### [TEXT SECTION]
"""

Thursday, June 2, 2011
"I always thought the only alien in this high school was me": Robert Rodriguez's The Faculty (1998)
Even his most ardent detractors probably wouldn’t deny that Robert Rodriguez has had one of the most interesting and unpredictable careers in modern American film. From seventies inspired action films like Desperado and Machete, to his spastic children’s productions like Spy Kids, Rodriguez has been a hard guy to pin down. Perhaps the most inspiring thing about Rodriguez has been this fiercely independent streak, and the fact that this is an artist who has done exactly what he has wanted to do since day-one and his best works, like Sin City, have shown him as one of our most valuable mavericks.
Of all of Robert Rodriguez’s films, perhaps none have been as unfairly overlooked as his terrific 1998 Sci-fi/Horror film The Faculty, an endearing and extremely entertaining work inspired by Phillip Kaufman’s Invasion of the Body Snatchers and John Carpenter’s The Thing. I rewatched The Faculty for the first time in probably a decade and I was really struck by how well the film has aged and I think it stands as one of Rodriguez’s best works.
Something strange is happening at Herrington High School. After a shy new girl arrives in town many of the school’s faculty members start acting odd and it is up to six kids, with nothing in common except they know something is wrong, to figure out exactly what is happening to their school.

"""

Source records
"""

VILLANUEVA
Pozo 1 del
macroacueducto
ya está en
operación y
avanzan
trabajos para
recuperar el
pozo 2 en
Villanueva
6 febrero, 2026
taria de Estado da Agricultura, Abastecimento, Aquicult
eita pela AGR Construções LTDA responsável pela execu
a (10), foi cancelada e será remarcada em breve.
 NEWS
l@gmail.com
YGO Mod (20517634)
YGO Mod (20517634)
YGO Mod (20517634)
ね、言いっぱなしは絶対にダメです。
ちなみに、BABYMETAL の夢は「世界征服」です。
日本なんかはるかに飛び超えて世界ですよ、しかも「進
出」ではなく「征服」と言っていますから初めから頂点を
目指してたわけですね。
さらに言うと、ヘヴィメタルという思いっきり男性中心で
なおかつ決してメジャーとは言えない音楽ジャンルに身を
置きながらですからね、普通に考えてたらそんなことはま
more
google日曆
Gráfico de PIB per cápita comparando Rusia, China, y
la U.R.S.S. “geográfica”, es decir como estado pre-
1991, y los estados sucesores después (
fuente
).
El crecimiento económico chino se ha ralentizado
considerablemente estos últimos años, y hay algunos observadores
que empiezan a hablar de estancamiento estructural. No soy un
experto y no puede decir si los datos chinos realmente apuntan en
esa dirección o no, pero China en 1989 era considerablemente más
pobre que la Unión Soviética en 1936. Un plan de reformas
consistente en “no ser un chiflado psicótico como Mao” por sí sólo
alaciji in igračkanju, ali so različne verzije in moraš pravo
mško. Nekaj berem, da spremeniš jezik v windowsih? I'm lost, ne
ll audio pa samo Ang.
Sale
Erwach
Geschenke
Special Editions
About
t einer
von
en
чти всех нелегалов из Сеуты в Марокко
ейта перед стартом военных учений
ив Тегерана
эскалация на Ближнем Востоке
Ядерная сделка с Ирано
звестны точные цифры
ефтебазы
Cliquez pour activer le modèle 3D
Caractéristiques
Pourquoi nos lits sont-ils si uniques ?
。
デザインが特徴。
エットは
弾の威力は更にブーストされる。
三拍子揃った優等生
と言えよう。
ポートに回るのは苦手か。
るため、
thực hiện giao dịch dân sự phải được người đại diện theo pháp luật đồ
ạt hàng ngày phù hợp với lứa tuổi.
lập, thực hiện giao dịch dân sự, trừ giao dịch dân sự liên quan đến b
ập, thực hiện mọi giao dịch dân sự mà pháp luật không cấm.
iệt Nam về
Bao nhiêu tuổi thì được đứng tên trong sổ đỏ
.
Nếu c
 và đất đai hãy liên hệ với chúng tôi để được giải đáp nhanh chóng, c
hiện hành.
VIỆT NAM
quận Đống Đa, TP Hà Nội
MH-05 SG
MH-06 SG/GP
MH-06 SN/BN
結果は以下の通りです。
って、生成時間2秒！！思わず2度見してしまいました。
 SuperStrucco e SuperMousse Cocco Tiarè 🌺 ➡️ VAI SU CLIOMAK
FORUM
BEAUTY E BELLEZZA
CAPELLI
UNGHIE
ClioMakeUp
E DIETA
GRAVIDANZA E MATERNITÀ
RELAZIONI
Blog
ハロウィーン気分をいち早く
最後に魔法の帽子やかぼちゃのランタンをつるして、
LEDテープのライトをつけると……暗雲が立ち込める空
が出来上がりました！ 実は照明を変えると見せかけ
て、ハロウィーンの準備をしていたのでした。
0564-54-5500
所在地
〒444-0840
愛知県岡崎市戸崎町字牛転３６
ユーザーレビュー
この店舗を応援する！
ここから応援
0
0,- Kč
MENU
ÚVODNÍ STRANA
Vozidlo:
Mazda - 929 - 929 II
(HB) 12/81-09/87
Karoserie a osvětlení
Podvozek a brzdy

"""

### [TRY IT]
Can you set down the full review of The Faculty word for word, from its date line through its final sentence?

### [ANSWER SECTION]
Thursday, June 2, 2011
"I always thought the only alien in this high school was me": Robert Rodriguez's The Faculty (1998)
Even his most ardent detractors probably wouldn’t deny that Robert Rodriguez has had one of the most interesting and unpredictable careers in modern American film. From seventies inspired action films like Desperado and Machete, to his spastic children’s productions like Spy Kids, Rodriguez has been a hard guy to pin down. Perhaps the most inspiring thing about Rodriguez has been this fiercely independent streak, and the fact that this is an artist who has done exactly what he has wanted to do since day-one and his best works, like Sin City, have shown him as one of our most valuable mavericks.
Of all of Robert Rodriguez’s films, perhaps none have been as unfairly overlooked as his terrific 1998 Sci-fi/Horror film The Faculty, an endearing and extremely entertaining work inspired by Phillip Kaufman’s Invasion of the Body Snatchers and John Carpenter’s The Thing. I rewatched The Faculty for the first time in probably a decade and I was really struck by how well the film has aged and I think it stands as one of Rodriguez’s best works.
Something strange is happening at Herrington High School. After a shy new girl arrives in town many of the school’s faculty members start acting odd and it is up to six kids, with nothing in common except they know something is wrong, to figure out exactly what is happening to their school.